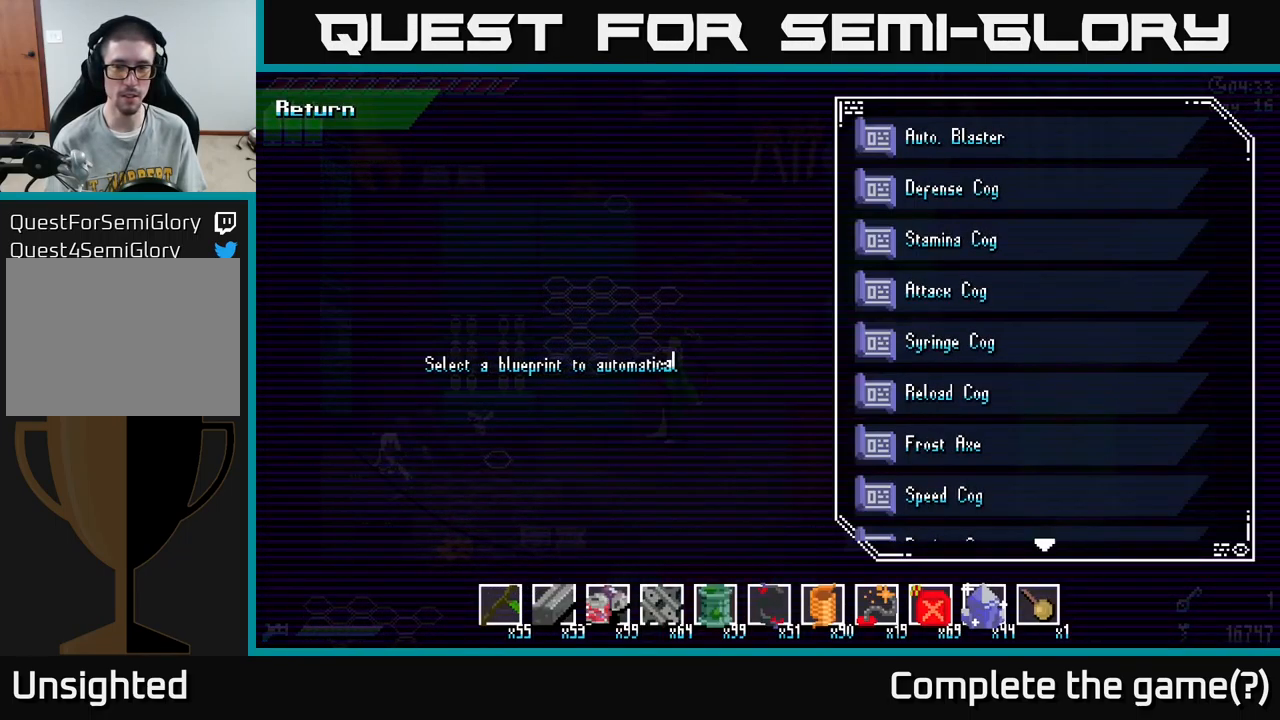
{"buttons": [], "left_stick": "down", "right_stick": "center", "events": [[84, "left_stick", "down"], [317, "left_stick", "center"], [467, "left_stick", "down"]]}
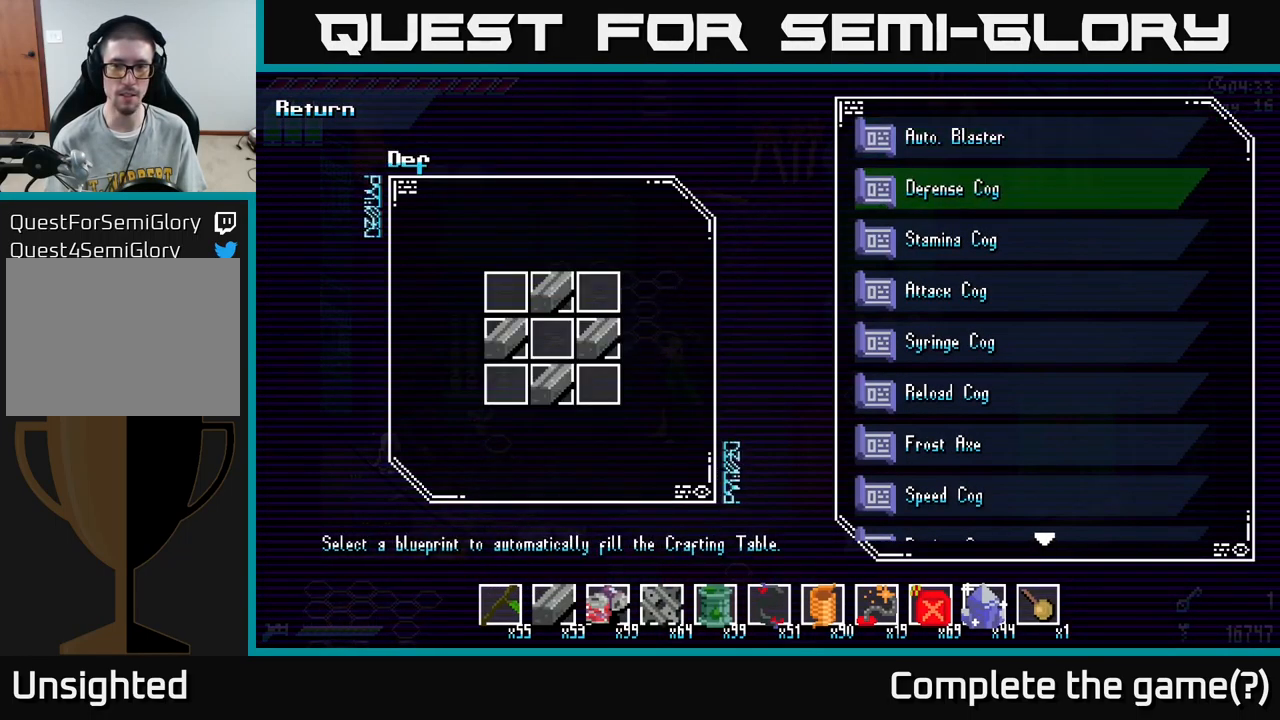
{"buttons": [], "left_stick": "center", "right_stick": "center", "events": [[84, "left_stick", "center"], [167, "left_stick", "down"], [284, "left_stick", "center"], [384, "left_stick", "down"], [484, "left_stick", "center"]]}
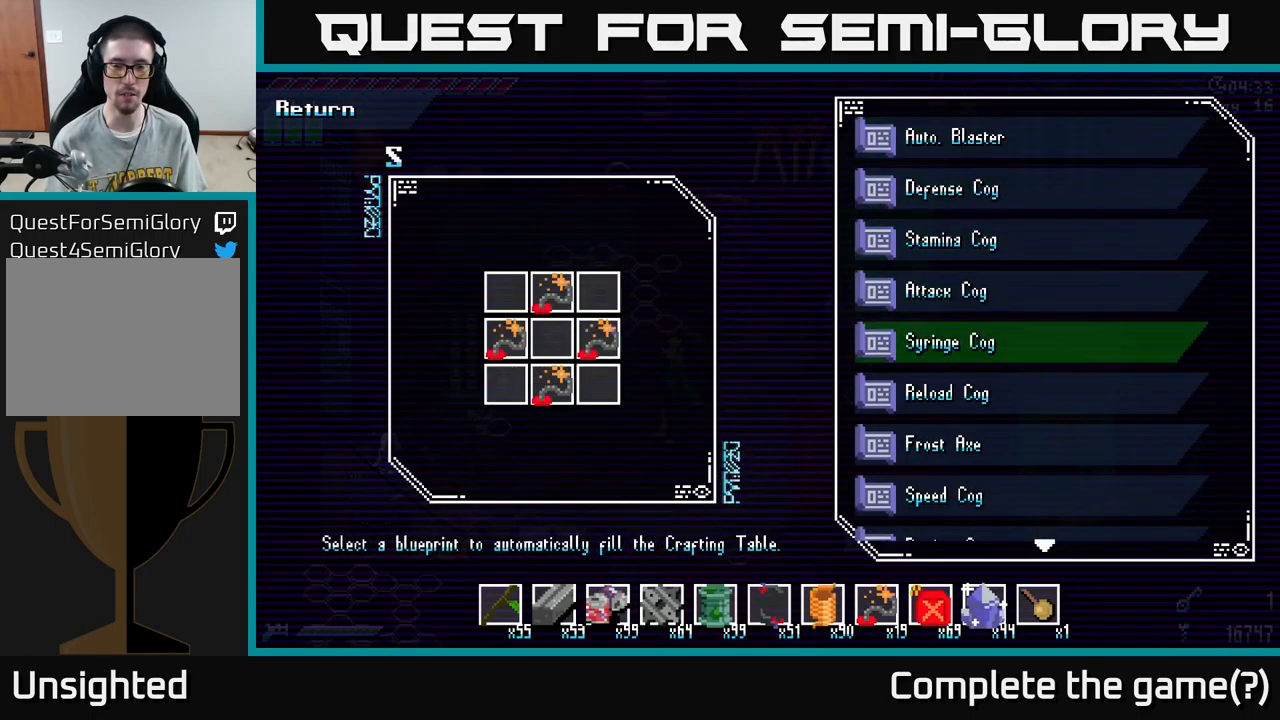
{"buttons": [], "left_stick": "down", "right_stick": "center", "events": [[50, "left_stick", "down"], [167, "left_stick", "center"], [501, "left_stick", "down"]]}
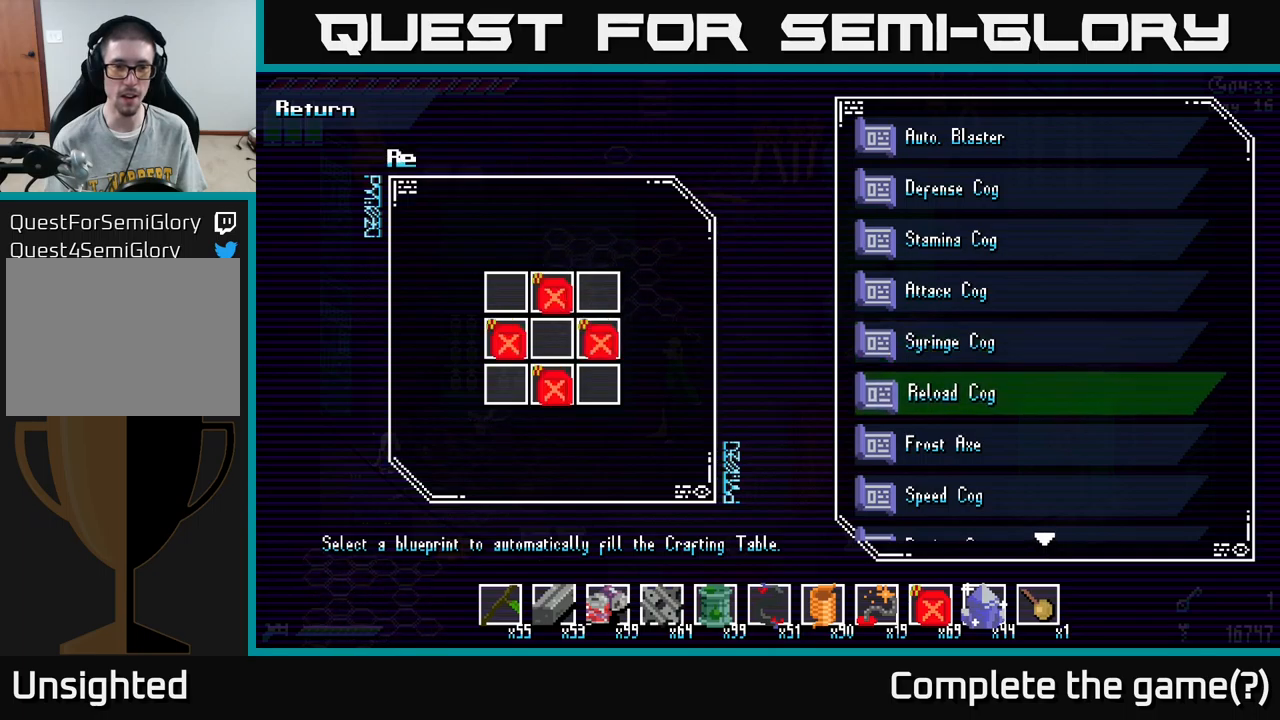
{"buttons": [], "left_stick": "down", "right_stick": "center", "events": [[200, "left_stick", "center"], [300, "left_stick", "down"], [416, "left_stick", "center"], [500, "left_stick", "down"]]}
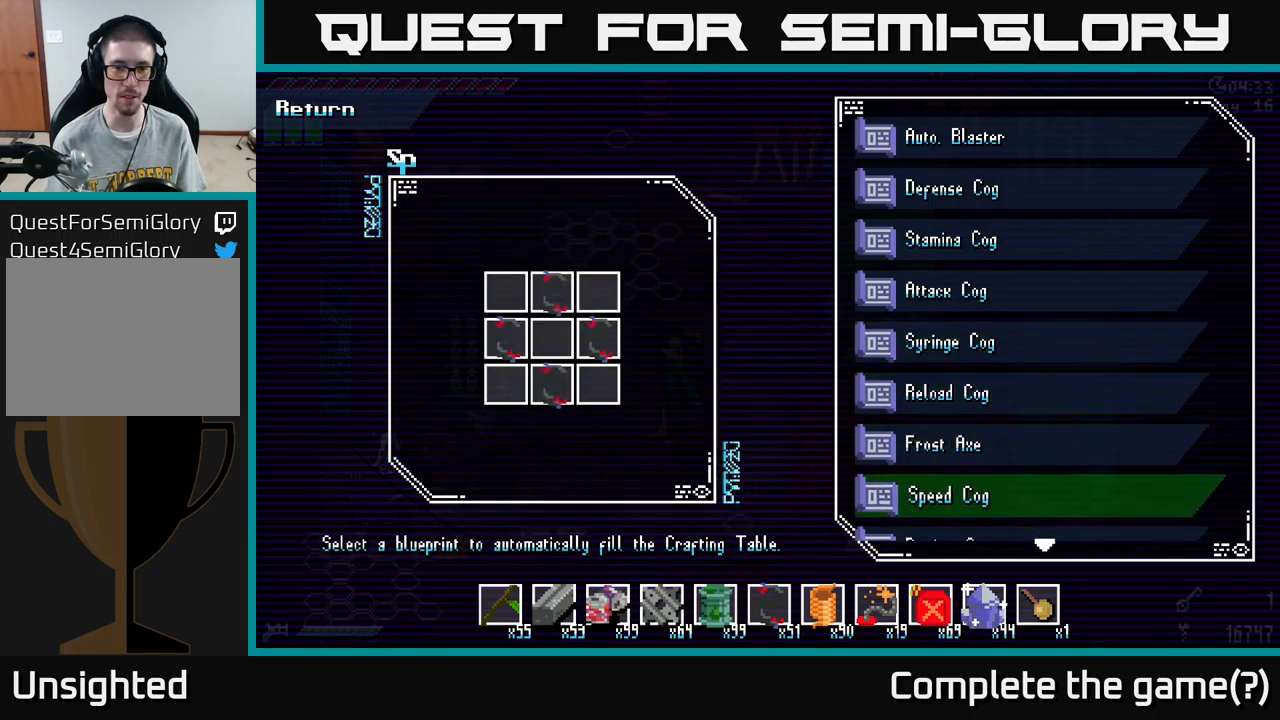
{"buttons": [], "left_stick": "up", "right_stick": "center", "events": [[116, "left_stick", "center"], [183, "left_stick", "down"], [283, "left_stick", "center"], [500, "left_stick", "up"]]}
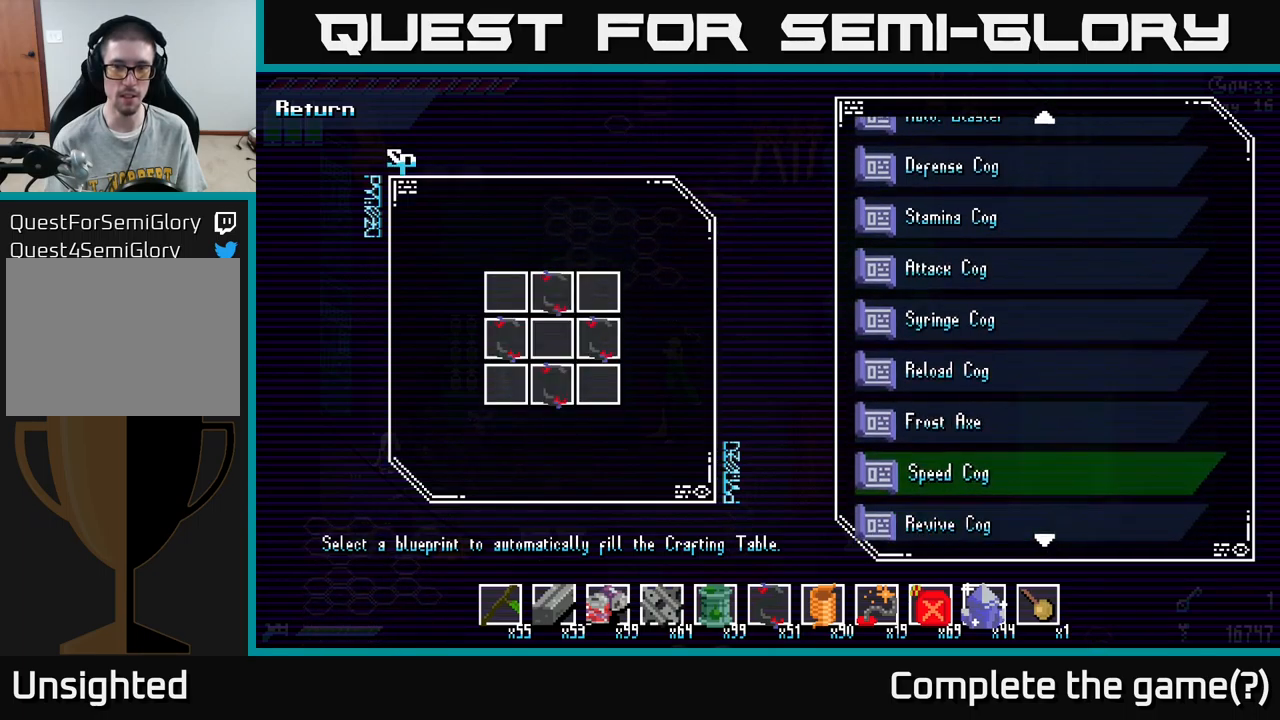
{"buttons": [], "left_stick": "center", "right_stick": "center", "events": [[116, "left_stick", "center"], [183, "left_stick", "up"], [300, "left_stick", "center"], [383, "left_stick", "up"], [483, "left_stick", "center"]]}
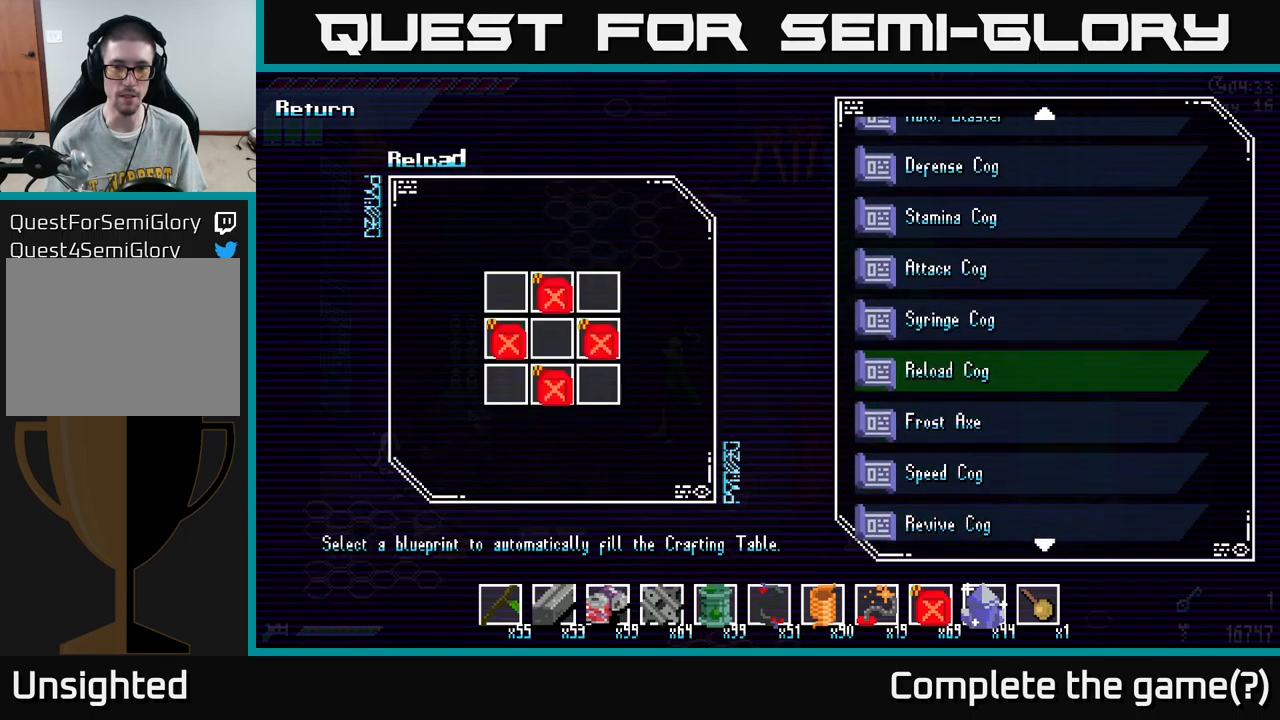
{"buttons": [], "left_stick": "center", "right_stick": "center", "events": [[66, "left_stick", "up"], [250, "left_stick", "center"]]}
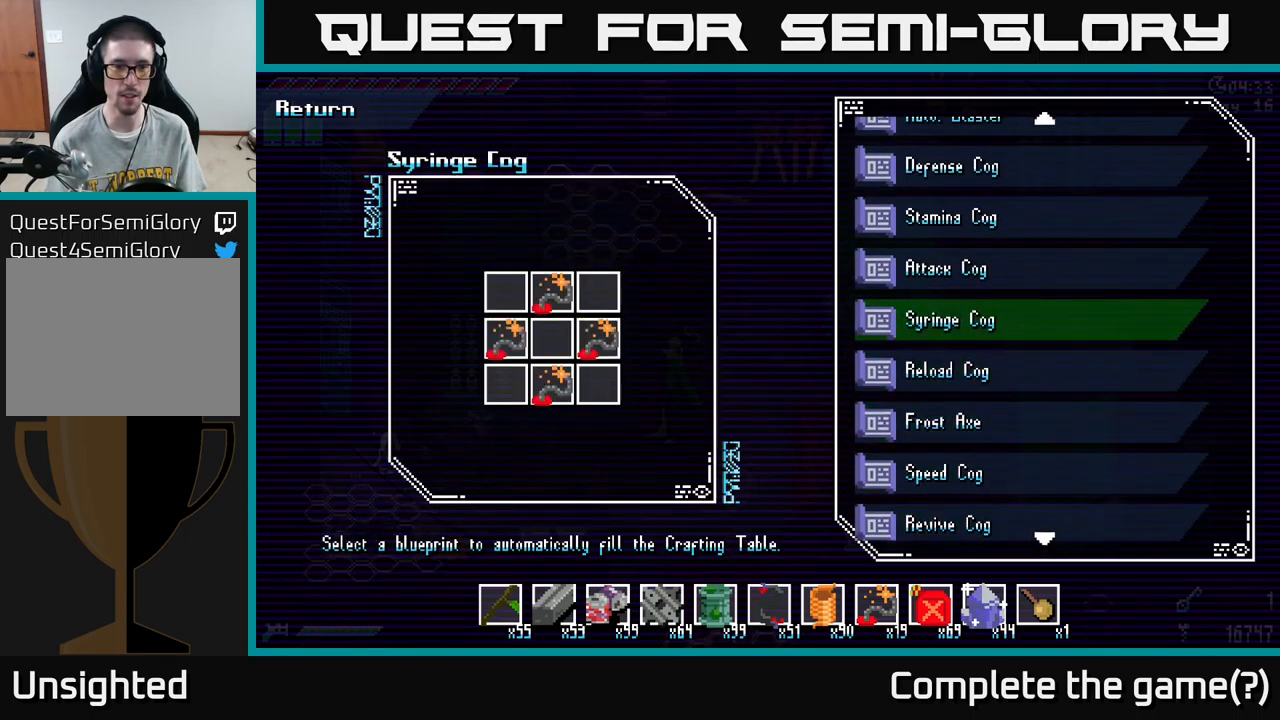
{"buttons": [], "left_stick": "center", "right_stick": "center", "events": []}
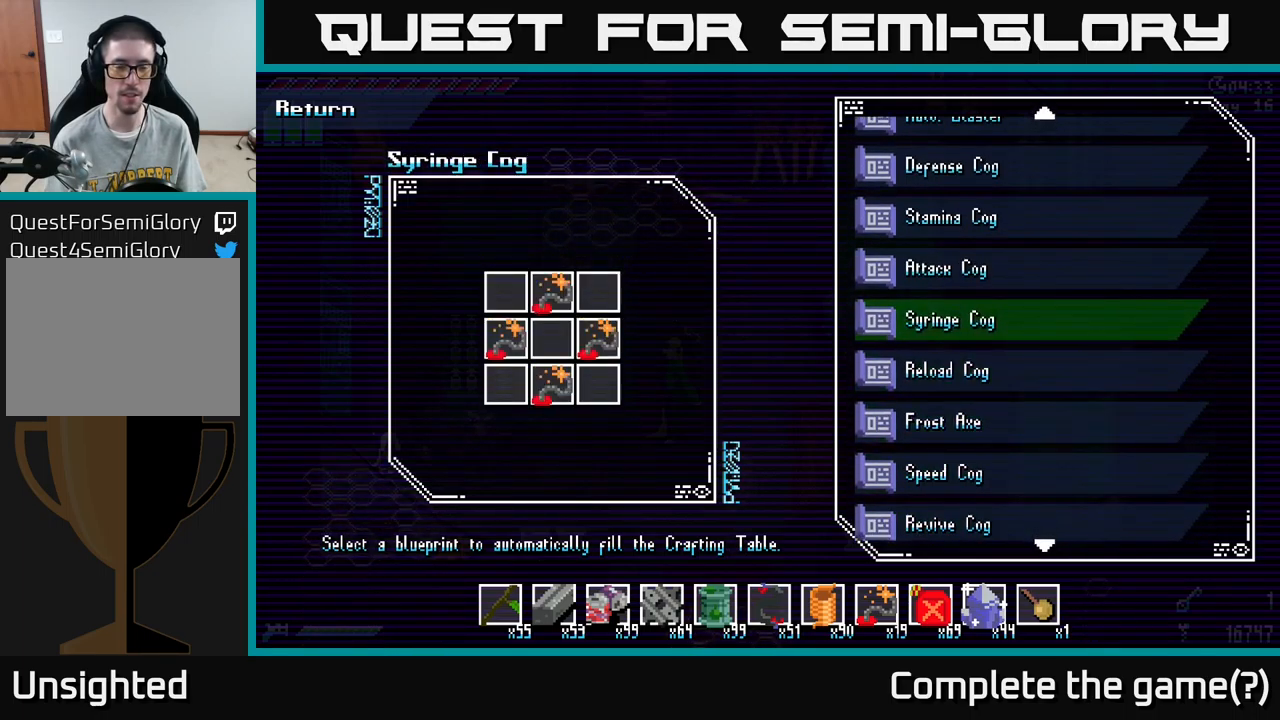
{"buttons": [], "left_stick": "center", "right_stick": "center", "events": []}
^^^^^^^^
▶ **Problem**: Please copy each line of the material that contains the word "down".

▶ **Completed task**:
{"buttons": [], "left_stick": "down", "right_stick": "center", "events": [[84, "left_stick", "down"], [317, "left_stick", "center"], [467, "left_stick", "down"]]}
{"buttons": [], "left_stick": "center", "right_stick": "center", "events": [[84, "left_stick", "center"], [167, "left_stick", "down"], [284, "left_stick", "center"], [384, "left_stick", "down"], [484, "left_stick", "center"]]}
{"buttons": [], "left_stick": "down", "right_stick": "center", "events": [[50, "left_stick", "down"], [167, "left_stick", "center"], [501, "left_stick", "down"]]}
{"buttons": [], "left_stick": "down", "right_stick": "center", "events": [[200, "left_stick", "center"], [300, "left_stick", "down"], [416, "left_stick", "center"], [500, "left_stick", "down"]]}
{"buttons": [], "left_stick": "up", "right_stick": "center", "events": [[116, "left_stick", "center"], [183, "left_stick", "down"], [283, "left_stick", "center"], [500, "left_stick", "up"]]}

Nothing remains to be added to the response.